There’s a story in this morning’s Dominion Post (not on-line, I’m sorry) about a proposed new windfarm. It will have 50 turbines, each 130 metres high, spread over the hills between Porirua and the Hutt Valley, just above the Pauatahanui inlet.
The reason why it’s news worthy? It turns out that the turbines will be visible from all over the city, and while some people in some areas will see only a few, many people will be in sight of all 50 turbines.
Of course, there is a “Preserve Pauatahauni” campaign. Here’s what they have to say:
Local opponents of the $50 million wind farm have been labelled Nimbys (not in my back yard) by some, but Preserve Pauatahanui spokeswoman Diane Strugnell said the leaked information shows that all Wellingtonians should be concerned.
“There is a slow growing awareness that this wind farm is going to be something big,” she said.
“People are realising that if it goes ahead then they will never see the hills the way they are supposed to be seen.”
I never realised that there was a way that hills ought to be seen. There’s two problems with this claim, one just a matter of logical fact, and the other a matter of moral reasoning. This error of logic – Strugnell moves from an idea of what is – the way the hills are seen now – to an idea of what ought to be – the way the hills ought to be seen. It’s the is-ought problem, famously identified by the greatest British philosopher ever, David Hume.
In addition to being poor at logic, I think that Strugnell is also embracing the naturalistic fallacy. If it’s natural, it must be good. You should be able to think of at least five counter examples to that before lunchtime. It’s a classic error in moral reasoning, and people use it all the time.
But errors of logic and philosophical thinking I can forgive – they are common, and not commonly understood, and often enough are sufficiently obscure that they will only be identified by people who have studied a little philosophy or logic or argumentation.

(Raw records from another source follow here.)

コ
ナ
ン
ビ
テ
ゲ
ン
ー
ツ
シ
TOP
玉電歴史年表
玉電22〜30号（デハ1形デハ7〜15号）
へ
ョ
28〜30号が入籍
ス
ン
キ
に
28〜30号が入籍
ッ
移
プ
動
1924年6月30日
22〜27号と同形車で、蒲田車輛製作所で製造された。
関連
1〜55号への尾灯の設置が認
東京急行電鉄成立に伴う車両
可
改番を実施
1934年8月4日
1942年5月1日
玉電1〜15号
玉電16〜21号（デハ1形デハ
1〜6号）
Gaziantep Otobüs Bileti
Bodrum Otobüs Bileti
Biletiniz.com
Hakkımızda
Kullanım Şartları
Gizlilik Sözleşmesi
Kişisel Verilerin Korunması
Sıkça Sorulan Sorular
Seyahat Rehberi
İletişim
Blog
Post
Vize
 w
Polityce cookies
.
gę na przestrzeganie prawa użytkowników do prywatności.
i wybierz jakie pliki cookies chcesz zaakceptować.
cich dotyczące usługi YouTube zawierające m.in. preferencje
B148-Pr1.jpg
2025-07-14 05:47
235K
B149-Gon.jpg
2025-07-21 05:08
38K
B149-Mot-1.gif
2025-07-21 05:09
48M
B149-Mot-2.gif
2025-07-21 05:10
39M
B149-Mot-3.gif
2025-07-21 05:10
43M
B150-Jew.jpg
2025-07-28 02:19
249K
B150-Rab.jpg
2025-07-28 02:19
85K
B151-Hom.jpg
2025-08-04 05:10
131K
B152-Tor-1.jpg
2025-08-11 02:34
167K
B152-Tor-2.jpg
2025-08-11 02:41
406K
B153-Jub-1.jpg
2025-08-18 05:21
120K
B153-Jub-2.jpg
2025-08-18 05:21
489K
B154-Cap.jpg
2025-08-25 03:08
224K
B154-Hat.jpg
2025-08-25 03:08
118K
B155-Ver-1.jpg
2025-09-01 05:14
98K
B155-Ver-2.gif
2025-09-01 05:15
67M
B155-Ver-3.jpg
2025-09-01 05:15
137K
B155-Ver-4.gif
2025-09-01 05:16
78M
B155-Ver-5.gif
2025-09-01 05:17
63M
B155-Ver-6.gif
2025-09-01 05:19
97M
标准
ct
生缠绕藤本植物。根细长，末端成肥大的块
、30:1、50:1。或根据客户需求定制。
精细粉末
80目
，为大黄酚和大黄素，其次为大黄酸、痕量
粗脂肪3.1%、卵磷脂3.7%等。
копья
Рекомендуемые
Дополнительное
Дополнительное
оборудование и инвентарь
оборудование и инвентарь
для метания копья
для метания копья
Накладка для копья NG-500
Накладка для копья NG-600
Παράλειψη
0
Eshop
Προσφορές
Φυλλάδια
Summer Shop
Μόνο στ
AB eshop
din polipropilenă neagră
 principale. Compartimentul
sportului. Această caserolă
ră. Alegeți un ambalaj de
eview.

What I find absurd about the claims by the Preserve Pauatahanui group, and claims by similar groups, is that a view, any old view, is somehow worth more than an environmentally sustainable way of generating power. We aren’t talking about an iconic Grahame Sydney landscape here. Sure, the hills around Wellington are nice hills, as hills go, but even then, the Pauatahanui hills aren’t a patch on the Orongorongo ranges, or the Rimutaka hill. So, nice view, but what’s the priority here? A view, or the planet? Or do the Preserve Pauatahanui people think that the hills ought to be sere and brown, burned to a crisp and dessicated by endless dry winds?
I think there has to be a compelling argument before a view would take priority over a wind farm. Not just this wind farm, but any proposed wind farm in this windy and energy-poor country. So far, the Preserve Pauatahanui nimbys haven’t given us one.